One of the major difficulties in short-circuiting the deleterious consequences of religion was illustrated in an interview with two young former Mormon’s who fully appreciated the fantasy elements of that religion. When Maher asked why more Mormons didn’t reject these fanciful beliefs, the answer was that to do so was social suicide: rejection by family, friends, and community. 

Therein lies a great difficulty in trying to inject reality into any religion. Renouncing the religion you were raised in often means a loss of social identity, as well as the personal sense of who you are, and that is a difficult prospect to face unless life has prepared you for it. Perhaps our greatest cause for hope is that the march of science and technology will prepare people for this transition to a new identity; educate them in ways of thinking critically, with a greater respect for the constraints of reality. 

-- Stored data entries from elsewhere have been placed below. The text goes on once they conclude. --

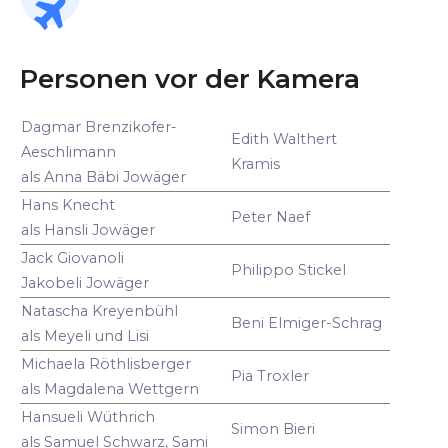
Personen vor der Kamera
Dagmar Brenzikofer-
Edith Walthert
Aeschlimann
Kramis
als Anna Bäbi Jowäger
Hans Knecht
Peter Naef
als Hansli Jowäger
Jack Giovanoli
Philippo Stickel
Jakobeli Jowäger
Natascha Kreyenbühl
Beni Elmiger-Schrag
als Meyeli und Lisi
Michaela Röthlisberger
Pia Troxler
als Magdalena Wettgern
Hansueli Wüthrich
Simon Bieri
als Samuel Schwarz, Sami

Science implies the connectedness of everything, although unfortunately that connectedness is not emphasized as often as it could be. In our interdependence with everything else through the dynamic processes that move the universe, it is possible to forge a vision of ourselves, an identity, that unites all of humankind rather than dividing us into opposing sects as religions do. 

Tom Clark does a great job of presenting that kind of reality-based view of ourselves and of our relationships with each other and the encompassing universe. Here is his introduction to a wealth of resources on the subject:

“Although naturalism may at first seem an unlikely basis for spirituality, a naturalistic vision of ourselves and the world can inspire and inform spiritual experience.  Naturalism understands such experience as psychological states constituted by the activity of our brains, but this doesn’t lessen the appeal of such experience, or render it less profound.  Appreciating the fact of our complete inclusion in nature can generate feelings of connection and meaning that rival those offered by traditional religions, and those feelings reflect the empirical reality of our being at home in the cosmos.” 

Among those resources are several that refer to Buddhism or enlightenment, which points up Buddhism’s lack of supernatural fantasies compared to most other organized religions. Perhaps that and the fact that Buddhists are not advocating anyone’s annihilation are why Maher’s film makes no reference to them.

Science, technology, education, and communication–more of these could diminish the fictions, fantasies, and wishful thinking that lead to wars and financial crises.